*** Opening of Data for analysis ***

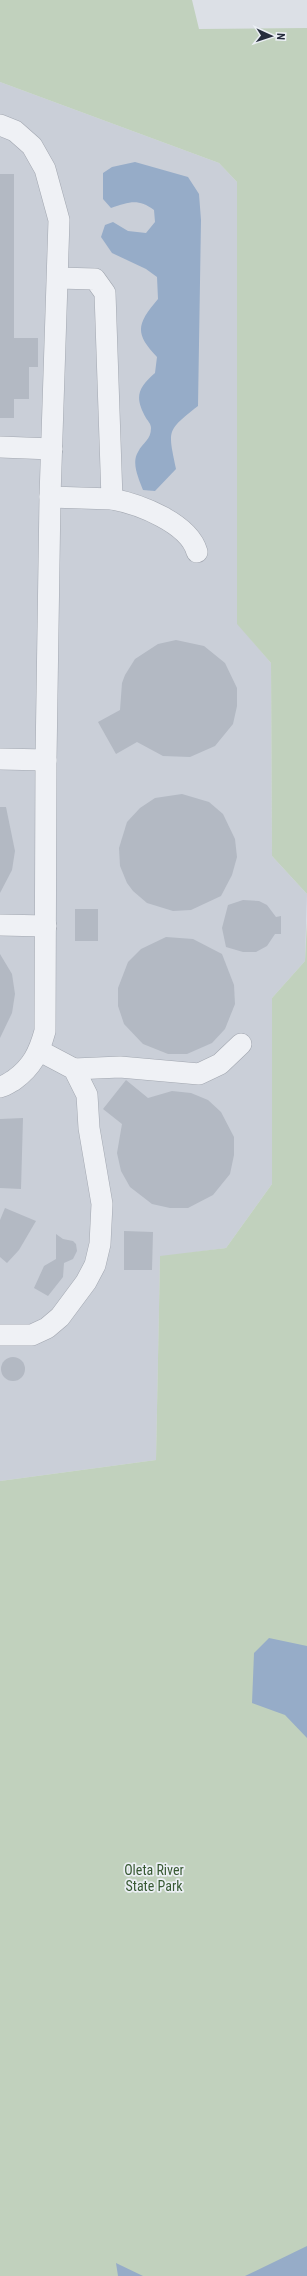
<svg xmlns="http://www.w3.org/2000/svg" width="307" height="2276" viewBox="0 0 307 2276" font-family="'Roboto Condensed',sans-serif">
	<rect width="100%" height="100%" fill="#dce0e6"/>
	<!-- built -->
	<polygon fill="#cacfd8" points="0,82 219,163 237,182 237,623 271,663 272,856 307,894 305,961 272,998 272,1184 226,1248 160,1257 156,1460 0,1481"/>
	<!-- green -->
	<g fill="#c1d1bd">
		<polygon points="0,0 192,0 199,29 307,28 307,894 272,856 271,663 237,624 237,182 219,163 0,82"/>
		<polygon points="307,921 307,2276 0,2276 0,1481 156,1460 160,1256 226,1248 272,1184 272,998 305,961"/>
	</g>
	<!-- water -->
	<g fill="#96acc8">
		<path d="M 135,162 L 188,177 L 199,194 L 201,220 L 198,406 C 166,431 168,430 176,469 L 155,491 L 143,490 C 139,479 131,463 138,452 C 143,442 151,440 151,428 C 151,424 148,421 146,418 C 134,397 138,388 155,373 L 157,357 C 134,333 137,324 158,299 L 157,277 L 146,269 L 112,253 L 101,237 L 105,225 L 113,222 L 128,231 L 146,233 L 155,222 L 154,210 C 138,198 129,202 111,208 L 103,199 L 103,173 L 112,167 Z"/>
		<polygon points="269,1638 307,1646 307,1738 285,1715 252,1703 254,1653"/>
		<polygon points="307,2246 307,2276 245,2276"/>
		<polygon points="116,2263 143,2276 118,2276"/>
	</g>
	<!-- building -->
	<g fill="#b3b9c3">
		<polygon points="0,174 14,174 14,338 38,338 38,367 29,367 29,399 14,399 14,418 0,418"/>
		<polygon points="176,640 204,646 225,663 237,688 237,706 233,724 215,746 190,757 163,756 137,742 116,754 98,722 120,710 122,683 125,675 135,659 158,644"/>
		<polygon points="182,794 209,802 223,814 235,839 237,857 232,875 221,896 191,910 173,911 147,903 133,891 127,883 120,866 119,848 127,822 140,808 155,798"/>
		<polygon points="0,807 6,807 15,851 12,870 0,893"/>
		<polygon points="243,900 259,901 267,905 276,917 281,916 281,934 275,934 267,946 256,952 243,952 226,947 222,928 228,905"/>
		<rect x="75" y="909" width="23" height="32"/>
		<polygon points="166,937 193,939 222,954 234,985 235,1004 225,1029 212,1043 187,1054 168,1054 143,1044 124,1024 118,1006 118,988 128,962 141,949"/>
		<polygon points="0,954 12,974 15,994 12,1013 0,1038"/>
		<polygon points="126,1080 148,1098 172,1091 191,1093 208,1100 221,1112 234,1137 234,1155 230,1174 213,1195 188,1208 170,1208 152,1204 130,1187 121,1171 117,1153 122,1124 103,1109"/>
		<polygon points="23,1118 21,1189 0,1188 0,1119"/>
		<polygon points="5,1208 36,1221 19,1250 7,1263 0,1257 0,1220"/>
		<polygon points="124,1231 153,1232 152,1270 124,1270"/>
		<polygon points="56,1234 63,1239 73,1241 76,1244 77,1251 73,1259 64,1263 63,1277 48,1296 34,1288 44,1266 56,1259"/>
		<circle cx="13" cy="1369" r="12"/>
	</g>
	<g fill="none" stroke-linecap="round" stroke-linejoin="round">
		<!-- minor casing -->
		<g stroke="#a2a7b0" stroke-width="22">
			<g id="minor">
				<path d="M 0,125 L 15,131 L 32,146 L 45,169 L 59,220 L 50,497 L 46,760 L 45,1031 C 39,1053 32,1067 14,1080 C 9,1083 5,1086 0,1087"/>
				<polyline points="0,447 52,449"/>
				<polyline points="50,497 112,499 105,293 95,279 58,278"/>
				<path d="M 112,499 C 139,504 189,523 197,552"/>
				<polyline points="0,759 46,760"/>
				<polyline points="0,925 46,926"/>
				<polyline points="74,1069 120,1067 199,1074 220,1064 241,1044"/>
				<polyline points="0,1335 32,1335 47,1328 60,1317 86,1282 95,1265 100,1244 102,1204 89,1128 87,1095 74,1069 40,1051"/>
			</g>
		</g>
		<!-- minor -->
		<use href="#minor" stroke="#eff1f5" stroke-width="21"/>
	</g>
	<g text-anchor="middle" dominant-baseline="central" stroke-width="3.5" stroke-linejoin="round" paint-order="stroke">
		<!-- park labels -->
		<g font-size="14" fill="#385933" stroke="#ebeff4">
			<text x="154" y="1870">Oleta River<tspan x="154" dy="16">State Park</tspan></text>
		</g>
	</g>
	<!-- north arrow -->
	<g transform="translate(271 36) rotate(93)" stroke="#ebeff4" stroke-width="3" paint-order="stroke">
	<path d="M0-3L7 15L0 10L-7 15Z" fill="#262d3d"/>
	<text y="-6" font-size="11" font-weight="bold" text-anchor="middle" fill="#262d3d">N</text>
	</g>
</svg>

*** Close of Data for analysis ***

Exactly as written, give the line containing "<!-- minor casing -->" and all remaining lines of the records.

(Response to this exercise)
		<!-- minor casing -->
		<g stroke="#a2a7b0" stroke-width="22">
			<g id="minor">
				<path d="M 0,125 L 15,131 L 32,146 L 45,169 L 59,220 L 50,497 L 46,760 L 45,1031 C 39,1053 32,1067 14,1080 C 9,1083 5,1086 0,1087"/>
				<polyline points="0,447 52,449"/>
				<polyline points="50,497 112,499 105,293 95,279 58,278"/>
				<path d="M 112,499 C 139,504 189,523 197,552"/>
				<polyline points="0,759 46,760"/>
				<polyline points="0,925 46,926"/>
				<polyline points="74,1069 120,1067 199,1074 220,1064 241,1044"/>
				<polyline points="0,1335 32,1335 47,1328 60,1317 86,1282 95,1265 100,1244 102,1204 89,1128 87,1095 74,1069 40,1051"/>
			</g>
		</g>
		<!-- minor -->
		<use href="#minor" stroke="#eff1f5" stroke-width="21"/>
	</g>
	<g text-anchor="middle" dominant-baseline="central" stroke-width="3.5" stroke-linejoin="round" paint-order="stroke">
		<!-- park labels -->
		<g font-size="14" fill="#385933" stroke="#ebeff4">
			<text x="154" y="1870">Oleta River<tspan x="154" dy="16">State Park</tspan></text>
		</g>
	</g>
	<!-- north arrow -->
	<g transform="translate(271 36) rotate(93)" stroke="#ebeff4" stroke-width="3" paint-order="stroke">
	<path d="M0-3L7 15L0 10L-7 15Z" fill="#262d3d"/>
	<text y="-6" font-size="11" font-weight="bold" text-anchor="middle" fill="#262d3d">N</text>
	</g>
</svg>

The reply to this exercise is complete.